TASK TO COMPLETE: Transcribe every entry word for word, but drop the pictures.
· · · · ·
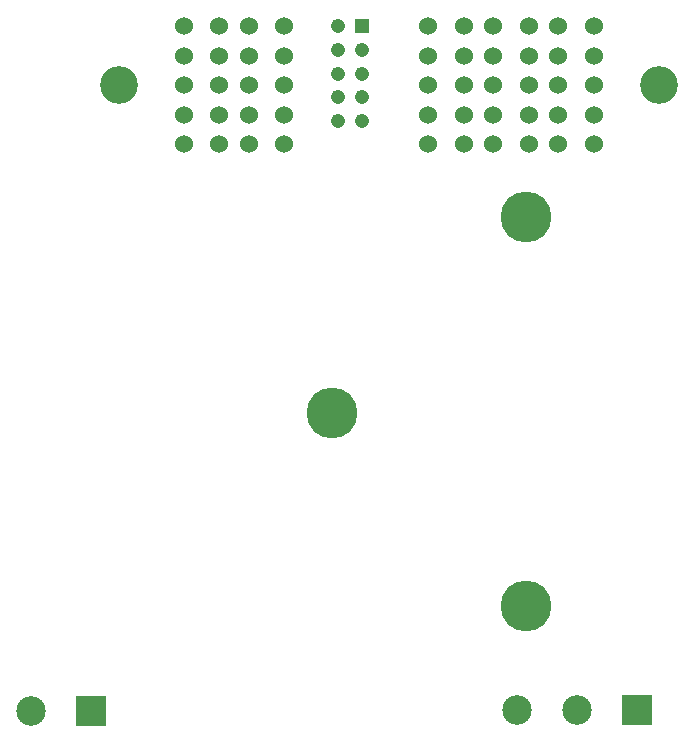
<source format=gbr>
%TF.GenerationSoftware,KiCad,Pcbnew,(6.0.1-0)*%
%TF.CreationDate,2023-01-20T10:08:17-08:00*%
%TF.ProjectId,ESC Daughterboard,45534320-4461-4756-9768-746572626f61,rev?*%
%TF.SameCoordinates,Original*%
%TF.FileFunction,Soldermask,Bot*%
%TF.FilePolarity,Negative*%
%FSLAX46Y46*%
G04 Gerber Fmt 4.6, Leading zero omitted, Abs format (unit mm)*
G04 Created by KiCad (PCBNEW (6.0.1-0)) date 2023-01-20 10:08:17*
%MOMM*%
%LPD*%
G01*
G04 APERTURE LIST*
%ADD10R,2.500000X2.500000*%
%ADD11C,2.500000*%
%ADD12C,4.300000*%
%ADD13C,3.200000*%
%ADD14R,1.208000X1.208000*%
%ADD15C,1.208000*%
%ADD16C,1.530000*%
G04 APERTURE END LIST*
D10*
%TO.C,Phase 1*%
X167400000Y-119800000D03*
D11*
X162320000Y-119800000D03*
X157240000Y-119800000D03*
%TD*%
D12*
%TO.C,H1*%
X157960000Y-111000000D03*
%TD*%
D13*
%TO.C,J5*%
X123500000Y-66892500D03*
X169210000Y-66892500D03*
D14*
X144070000Y-61902500D03*
D15*
X142070000Y-61902500D03*
X144070000Y-63902500D03*
X142070000Y-63902500D03*
X144070000Y-65902500D03*
X142070000Y-65902500D03*
X144070000Y-67902500D03*
X142070000Y-67902500D03*
X144070000Y-69902500D03*
X142070000Y-69902500D03*
D16*
X163710000Y-71892500D03*
X163710000Y-69392500D03*
X163710000Y-66892500D03*
X163710000Y-64392500D03*
X163710000Y-61892500D03*
X160710000Y-61892500D03*
X160710000Y-64392500D03*
X160710000Y-66892500D03*
X160710000Y-69392500D03*
X160710000Y-71892500D03*
X158210000Y-71892500D03*
X158210000Y-69392500D03*
X158210000Y-66892500D03*
X158210000Y-64392500D03*
X158210000Y-61892500D03*
X155210000Y-61892500D03*
X155210000Y-64392500D03*
X155210000Y-66892500D03*
X155210000Y-69392500D03*
X155210000Y-71892500D03*
X152710000Y-71892500D03*
X152710000Y-69392500D03*
X152710000Y-66892500D03*
X152710000Y-64392500D03*
X152710000Y-61892500D03*
X149710000Y-61892500D03*
X149710000Y-64392500D03*
X149710000Y-66892500D03*
X149710000Y-69392500D03*
X149710000Y-71892500D03*
X137500000Y-71892500D03*
X137500000Y-69392500D03*
X137500000Y-66892500D03*
X137500000Y-64392500D03*
X137500000Y-61892500D03*
X134500000Y-61892500D03*
X134500000Y-64392500D03*
X134500000Y-66892500D03*
X134500000Y-69392500D03*
X134500000Y-71892500D03*
X132000000Y-71892500D03*
X132000000Y-69392500D03*
X132000000Y-66892500D03*
X132000000Y-64392500D03*
X132000000Y-61892500D03*
X129000000Y-61892500D03*
X129000000Y-64392500D03*
X129000000Y-66892500D03*
X129000000Y-69392500D03*
X129000000Y-71892500D03*
%TD*%
D12*
%TO.C,H3*%
X141560000Y-94600000D03*
%TD*%
%TO.C,H2*%
X157960000Y-78000000D03*
%TD*%
D10*
%TO.C,J2*%
X121165000Y-119820000D03*
D11*
X116085000Y-119820000D03*
%TD*%
M02*

</source>
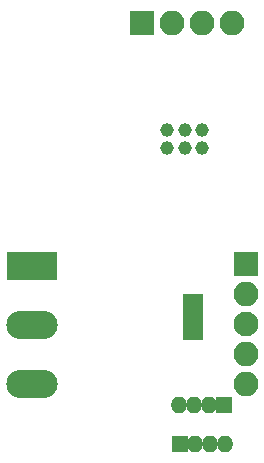
<source format=gbr>
G04 #@! TF.GenerationSoftware,KiCad,Pcbnew,(2018-02-16 revision c95340fba)-makepkg*
G04 #@! TF.CreationDate,2018-04-24T18:33:14+02:00*
G04 #@! TF.ProjectId,lmd,6C6D642E6B696361645F706362000000,rev?*
G04 #@! TF.SameCoordinates,Original*
G04 #@! TF.FileFunction,Soldermask,Bot*
G04 #@! TF.FilePolarity,Negative*
%FSLAX46Y46*%
G04 Gerber Fmt 4.6, Leading zero omitted, Abs format (unit mm)*
G04 Created by KiCad (PCBNEW (2018-02-16 revision c95340fba)-makepkg) date 04/24/18 18:33:14*
%MOMM*%
%LPD*%
G01*
G04 APERTURE LIST*
%ADD10O,4.360000X2.380000*%
%ADD11R,4.360000X2.380000*%
%ADD12O,2.100000X2.100000*%
%ADD13R,2.100000X2.100000*%
%ADD14C,1.150000*%
%ADD15R,1.670000X1.370000*%
%ADD16O,1.400000X1.400000*%
%ADD17R,1.400000X1.400000*%
%ADD18C,2.100000*%
G04 APERTURE END LIST*
D10*
X108254800Y-121912400D03*
X108254800Y-116912400D03*
D11*
X108254800Y-111912400D03*
D12*
X125181360Y-91343480D03*
X122641360Y-91343480D03*
X120101360Y-91343480D03*
D13*
X117561360Y-91343480D03*
D14*
X119680860Y-101872480D03*
X119680860Y-100372480D03*
X121180860Y-101872480D03*
X121180860Y-100372480D03*
X122680860Y-101872480D03*
X122680860Y-100372480D03*
D15*
X121869200Y-117500400D03*
X121869200Y-116230400D03*
X121869200Y-114960400D03*
D16*
X120713500Y-123634500D03*
X121983500Y-123634500D03*
X123253500Y-123634500D03*
D17*
X124523500Y-123634500D03*
X120777000Y-126936500D03*
D16*
X122047000Y-126936500D03*
X123317000Y-126936500D03*
X124587000Y-126936500D03*
D12*
X126365000Y-121920000D03*
X126365000Y-119380000D03*
D18*
X126365000Y-116840000D03*
D12*
X126365000Y-114300000D03*
D13*
X126365000Y-111760000D03*
M02*

</source>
· · · · ·
REPLY:
<source format=gbr>
%TF.GenerationSoftware,KiCad,Pcbnew,(6.0.1-0)*%
%TF.CreationDate,2023-01-20T10:08:17-08:00*%
%TF.ProjectId,ESC Daughterboard,45534320-4461-4756-9768-746572626f61,rev?*%
%TF.SameCoordinates,Original*%
%TF.FileFunction,Soldermask,Bot*%
%TF.FilePolarity,Negative*%
%FSLAX46Y46*%
G04 Gerber Fmt 4.6, Leading zero omitted, Abs format (unit mm)*
G04 Created by KiCad (PCBNEW (6.0.1-0)) date 2023-01-20 10:08:17*
%MOMM*%
%LPD*%
G01*
G04 APERTURE LIST*
%ADD10R,2.500000X2.500000*%
%ADD11C,2.500000*%
%ADD12C,4.300000*%
%ADD13C,3.200000*%
%ADD14R,1.208000X1.208000*%
%ADD15C,1.208000*%
%ADD16C,1.530000*%
G04 APERTURE END LIST*
D10*
%TO.C,Phase 1*%
X167400000Y-119800000D03*
D11*
X162320000Y-119800000D03*
X157240000Y-119800000D03*
%TD*%
D12*
%TO.C,H1*%
X157960000Y-111000000D03*
%TD*%
D13*
%TO.C,J5*%
X123500000Y-66892500D03*
X169210000Y-66892500D03*
D14*
X144070000Y-61902500D03*
D15*
X142070000Y-61902500D03*
X144070000Y-63902500D03*
X142070000Y-63902500D03*
X144070000Y-65902500D03*
X142070000Y-65902500D03*
X144070000Y-67902500D03*
X142070000Y-67902500D03*
X144070000Y-69902500D03*
X142070000Y-69902500D03*
D16*
X163710000Y-71892500D03*
X163710000Y-69392500D03*
X163710000Y-66892500D03*
X163710000Y-64392500D03*
X163710000Y-61892500D03*
X160710000Y-61892500D03*
X160710000Y-64392500D03*
X160710000Y-66892500D03*
X160710000Y-69392500D03*
X160710000Y-71892500D03*
X158210000Y-71892500D03*
X158210000Y-69392500D03*
X158210000Y-66892500D03*
X158210000Y-64392500D03*
X158210000Y-61892500D03*
X155210000Y-61892500D03*
X155210000Y-64392500D03*
X155210000Y-66892500D03*
X155210000Y-69392500D03*
X155210000Y-71892500D03*
X152710000Y-71892500D03*
X152710000Y-69392500D03*
X152710000Y-66892500D03*
X152710000Y-64392500D03*
X152710000Y-61892500D03*
X149710000Y-61892500D03*
X149710000Y-64392500D03*
X149710000Y-66892500D03*
X149710000Y-69392500D03*
X149710000Y-71892500D03*
X137500000Y-71892500D03*
X137500000Y-69392500D03*
X137500000Y-66892500D03*
X137500000Y-64392500D03*
X137500000Y-61892500D03*
X134500000Y-61892500D03*
X134500000Y-64392500D03*
X134500000Y-66892500D03*
X134500000Y-69392500D03*
X134500000Y-71892500D03*
X132000000Y-71892500D03*
X132000000Y-69392500D03*
X132000000Y-66892500D03*
X132000000Y-64392500D03*
X132000000Y-61892500D03*
X129000000Y-61892500D03*
X129000000Y-64392500D03*
X129000000Y-66892500D03*
X129000000Y-69392500D03*
X129000000Y-71892500D03*
%TD*%
D12*
%TO.C,H3*%
X141560000Y-94600000D03*
%TD*%
%TO.C,H2*%
X157960000Y-78000000D03*
%TD*%
D10*
%TO.C,J2*%
X121165000Y-119820000D03*
D11*
X116085000Y-119820000D03*
%TD*%
M02*

</source>
<source format=gbr>
G04 #@! TF.GenerationSoftware,KiCad,Pcbnew,(2018-02-16 revision c95340fba)-makepkg*
G04 #@! TF.CreationDate,2018-04-24T18:33:14+02:00*
G04 #@! TF.ProjectId,lmd,6C6D642E6B696361645F706362000000,rev?*
G04 #@! TF.SameCoordinates,Original*
G04 #@! TF.FileFunction,Soldermask,Bot*
G04 #@! TF.FilePolarity,Negative*
%FSLAX46Y46*%
G04 Gerber Fmt 4.6, Leading zero omitted, Abs format (unit mm)*
G04 Created by KiCad (PCBNEW (2018-02-16 revision c95340fba)-makepkg) date 04/24/18 18:33:14*
%MOMM*%
%LPD*%
G01*
G04 APERTURE LIST*
%ADD10O,4.360000X2.380000*%
%ADD11R,4.360000X2.380000*%
%ADD12O,2.100000X2.100000*%
%ADD13R,2.100000X2.100000*%
%ADD14C,1.150000*%
%ADD15R,1.670000X1.370000*%
%ADD16O,1.400000X1.400000*%
%ADD17R,1.400000X1.400000*%
%ADD18C,2.100000*%
G04 APERTURE END LIST*
D10*
X108254800Y-121912400D03*
X108254800Y-116912400D03*
D11*
X108254800Y-111912400D03*
D12*
X125181360Y-91343480D03*
X122641360Y-91343480D03*
X120101360Y-91343480D03*
D13*
X117561360Y-91343480D03*
D14*
X119680860Y-101872480D03*
X119680860Y-100372480D03*
X121180860Y-101872480D03*
X121180860Y-100372480D03*
X122680860Y-101872480D03*
X122680860Y-100372480D03*
D15*
X121869200Y-117500400D03*
X121869200Y-116230400D03*
X121869200Y-114960400D03*
D16*
X120713500Y-123634500D03*
X121983500Y-123634500D03*
X123253500Y-123634500D03*
D17*
X124523500Y-123634500D03*
X120777000Y-126936500D03*
D16*
X122047000Y-126936500D03*
X123317000Y-126936500D03*
X124587000Y-126936500D03*
D12*
X126365000Y-121920000D03*
X126365000Y-119380000D03*
D18*
X126365000Y-116840000D03*
D12*
X126365000Y-114300000D03*
D13*
X126365000Y-111760000D03*
M02*

</source>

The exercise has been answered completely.